This content is from: Portfolio

The Morning Brief: Nelson Peltz Has The Munchies; Starboard Gets Some Action at Wausau Paper

Nelson Peltz’s Trian Fund Management owns a stake in PepsiCo, the soft drink and snack food company, according to a news report citing a person familiar with the matter. London newspaper Telegraph first reported that Trian has been buying positions in PepsiCo and another snack food company, Mondelez International. According to regulatory filings, Trian did not own these stocks at year-end and probably has not amassed a 5 percent position, although if it was built in fewer than the most recent 10 days the fund would not yet have been required to file a disclosure.

Score one for Starboard Value. Wausau Paper announced it has agreed to sell its specialty paper business to a new company formed by private equity firm KPS Capital Partners. KPS will merge it with another paper company it agreed to acquire. Wausau has the option to own up to 25 percent of the new company, with the opportunity to earn up to an additional 5 percent interest if the new company achieves certain performance thresholds. Starboard, an activist hedge fund, recently reached a settlement with Wausau Paper, which agreed to nominate two new directors recommended by Starboard at the company’s 2013 annual meeting.

Jana Partners fired the latest salvo in its heated battle with Agrium. The hedge fund firm late Friday filed with the Securities and Exchange Commission a supplement containing a series of responses to statements made by the Canadian fertilizer company, asserting this should “put to rest new complaints made by Agrium.”

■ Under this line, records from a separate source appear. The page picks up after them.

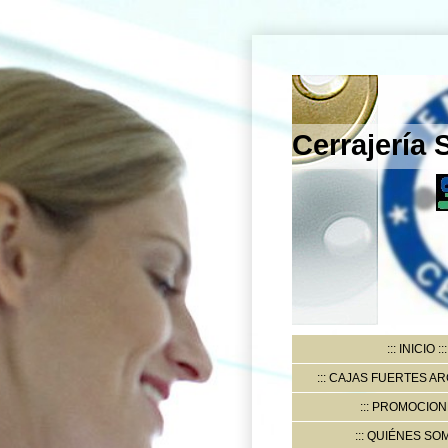
Cerrajería
INICIO
CAJAS FUERTES AR
PROMOCION
QUIÉNES SO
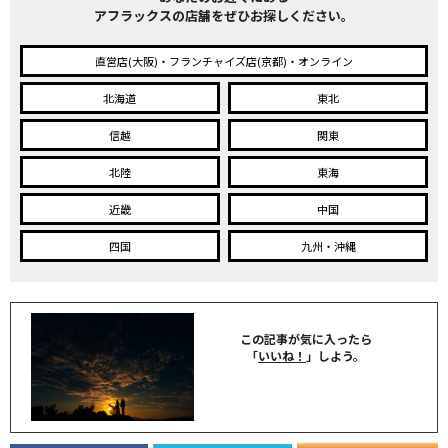
アフラックスの店舗をぜひお探しください。
直営店(大阪)・フランチャイズ店(京都)・オンライン
北海道
東北
信越
関東
北陸
東海
近畿
中国
四国
九州・沖縄
この記事が気に入ったら
「
いいね！
」しよう。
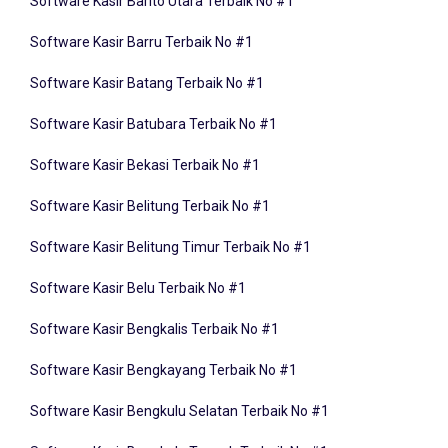
Software Kasir Barru Terbaik No #1
Software Kasir Batang Terbaik No #1
Software Kasir Batubara Terbaik No #1
Software Kasir Bekasi Terbaik No #1
Software Kasir Belitung Terbaik No #1
Software Kasir Belitung Timur Terbaik No #1
Software Kasir Belu Terbaik No #1
Software Kasir Bengkalis Terbaik No #1
Software Kasir Bengkayang Terbaik No #1
Software Kasir Bengkulu Selatan Terbaik No #1
Software Kasir Bengkulu Tengah Terbaik No #1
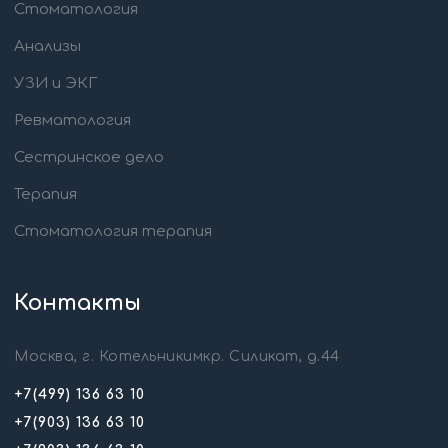
Стоматология
Анализы
УЗИ и ЭКГ
Ревматология
Сестринское дело
Терапия
Стоматология терапия
Контакты
Москва, г. Котельникимкр. Силикат, д.44
+7(499) 136 63 10
+7(903) 136 63 10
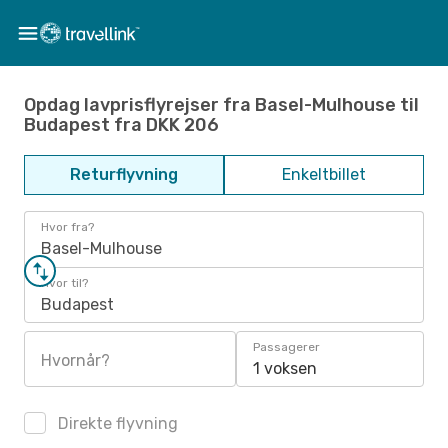
Opdag lavprisflyrejser fra Basel-Mulhouse til
Budapest fra DKK 206
Returflyvning
Enkeltbillet
Hvor fra?
Basel-Mulhouse
Hvor til?
Budapest
Passagerer
Hvornår?
1 voksen
Direkte flyvning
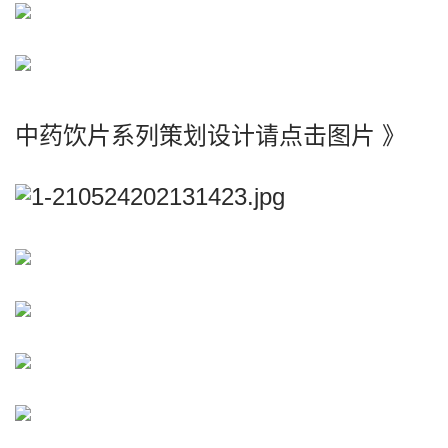
中药饮片系列策划设计请点击图片 》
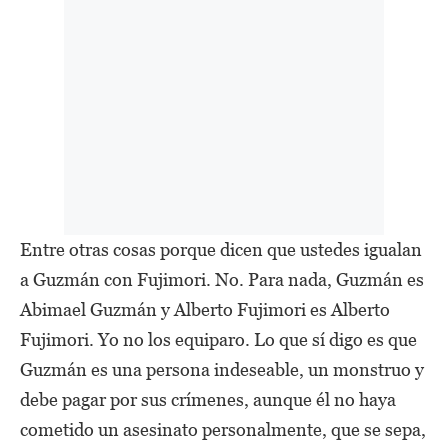
Entre otras cosas porque dicen que ustedes igualan
a Guzmán con Fujimori. No. Para nada, Guzmán es
Abimael Guzmán y Alberto Fujimori es Alberto
Fujimori. Yo no los equiparo. Lo que sí digo es que
Guzmán es una persona indeseable, un monstruo y
debe pagar por sus crímenes, aunque él no haya
cometido un asesinato personalmente, que se sepa,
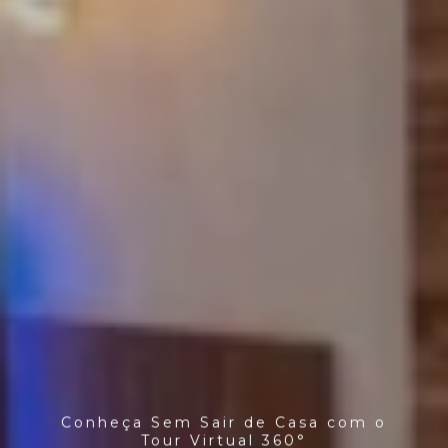
Conheça Sem Sair de Casa com o
Tour Virtual 360°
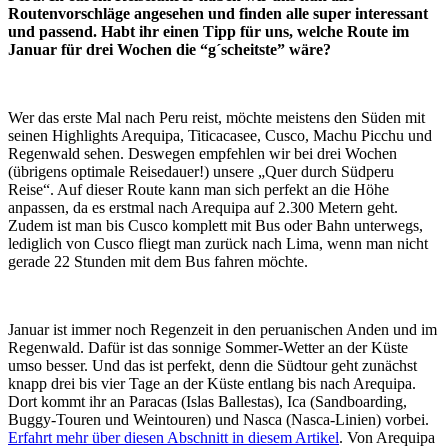
Routenvorschläge angesehen und finden alle super interessant
und passend. Habt ihr einen Tipp für uns, welche Route im
Januar für drei Wochen die “g´scheitste” wäre?
Wer das erste Mal nach Peru reist, möchte meistens den Süden mit
seinen Highlights Arequipa, Titicacasee, Cusco, Machu Picchu und
Regenwald sehen. Deswegen empfehlen wir bei drei Wochen
(übrigens optimale Reisedauer!) unsere „Quer durch Südperu
Reise“. Auf dieser Route kann man sich perfekt an die Höhe
anpassen, da es erstmal nach Arequipa auf 2.300 Metern geht.
Zudem ist man bis Cusco komplett mit Bus oder Bahn unterwegs,
lediglich von Cusco fliegt man zurück nach Lima, wenn man nicht
gerade 22 Stunden mit dem Bus fahren möchte.
Januar ist immer noch Regenzeit in den peruanischen Anden und im
Regenwald. Dafür ist das sonnige Sommer-Wetter an der Küste
umso besser. Und das ist perfekt, denn die Südtour geht zunächst
knapp drei bis vier Tage an der Küste entlang bis nach Arequipa.
Dort kommt ihr an Paracas (Islas Ballestas), Ica (Sandboarding,
Buggy-Touren und Weintouren) und Nasca (Nasca-Linien) vorbei.
Erfahrt mehr über diesen Abschnitt in diesem Artikel
. Von Arequipa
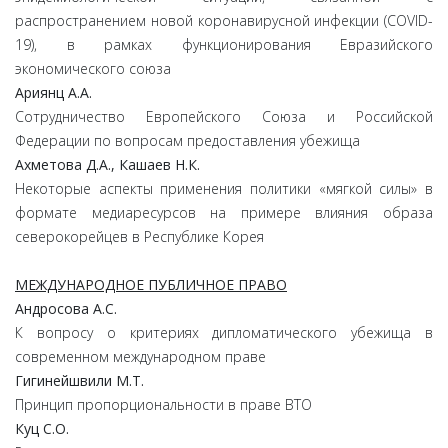
распространением новой коронавирусной инфекции (COVID-
19), в рамках функционирования Евразийского
экономического союза
Ариянц
А.
А.
Сотрудничество Европейского Союза и Российской
Федерации по вопросам предоставления убежища
Ахметова
Д.
А.,
Кашаев
Н.
К.
Некоторые аспекты применения политики «мягкой силы» в
формате медиаресурсов на примере влияния образа
северокорейцев в Республике Корея
МЕЖДУНАРОДНОЕ ПУБЛИЧНОЕ ПРАВО
Андросова
А.
С.
К вопросу о критериях дипломатического убежища в
современном международном праве
Гигинейшвили
М.
Т.
Принцип пропорциональности в праве ВТО
Куц
С.
О.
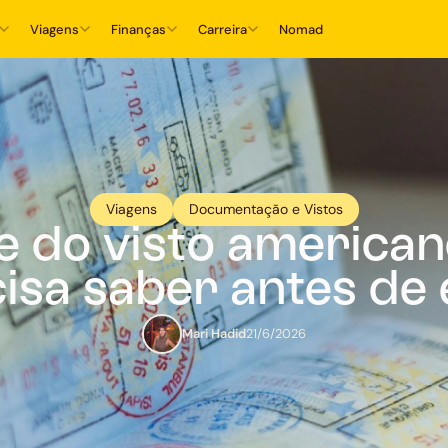
Viagens
Finanças
Carreira
Nomad
Viagens
Documentação e Vistos
e do visto american
isa saber antes d
Mari Hadid
21/6/2026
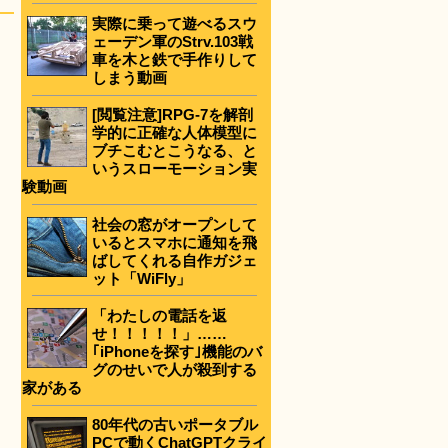
実際に乗って遊べるスウ
ェーデン軍のStrv.103戦
車を木と鉄で手作りして
しまう動画
[閲覧注意]RPG-7を解剖
学的に正確な人体模型に
ブチこむとこうなる、と
いうスローモーション実
験動画
社会の窓がオープンして
いるとスマホに通知を飛
ばしてくれる自作ガジェ
ット「WiFly」
「わたしの電話を返
せ！！！！！」……
｢iPhoneを探す｣機能のバ
グのせいで人が殺到する
家がある
80年代の古いポータブル
PCで動くChatGPTクライ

The SEC on Friday brought civil charges against a Houston-based hedge fund manager and radio personality, alleging he defrauded investors in two hedge funds. According to the regulator, George Jarkesy Jr. and his firm, John Thomas Capital Management, renamed Patriot28 LLC, worked closely with Thomas Belesis in launching two hedge funds that raised $30 million. Jarkesy inflated valuations of the funds’ assets, causing investors to pay higher management and incentive fees, the regulator says. Jarkesy is also accused of lying to investors about the identity of the funds’ auditor and prime broker.
Morever the SEC alleges that, although Jarkesy and Belesis, who calls his firm John Thomas Financial, used the same “John Thomas” name, their two firms were touted as wholly independent. “Jarkesy led investors to believe that as manager of the funds, he was solely responsible for all investment decisions,” according to the SEC. “However, Belesis sometimes supplanted Jarkesy as the decision maker and directed some investments from the hedge funds into a company in which his firm was heavily invested.” According to the complaint, Belesis at one point “angrily complained via e-mail” that Jarkesy was not steering enough money to John Thomas Financial.

Gibraltar wants to join the hedge fund party. The puny British territory is wooing Brazilian and other Latin American firms, promoting its stability, access to the European Union and favorable tax policy, which does not tax interest, dividends and capital gains.

Citadel’s Kenneth Griffin is not seeking reelection to the Board of E*Trade financial. Earlier this month, the hedge fund firm, which had been pushing the financial services firm to be sold, said it will sell its remaining 27.4 million shares, or 9.6 percent of the outstanding shares, through a secondary offering.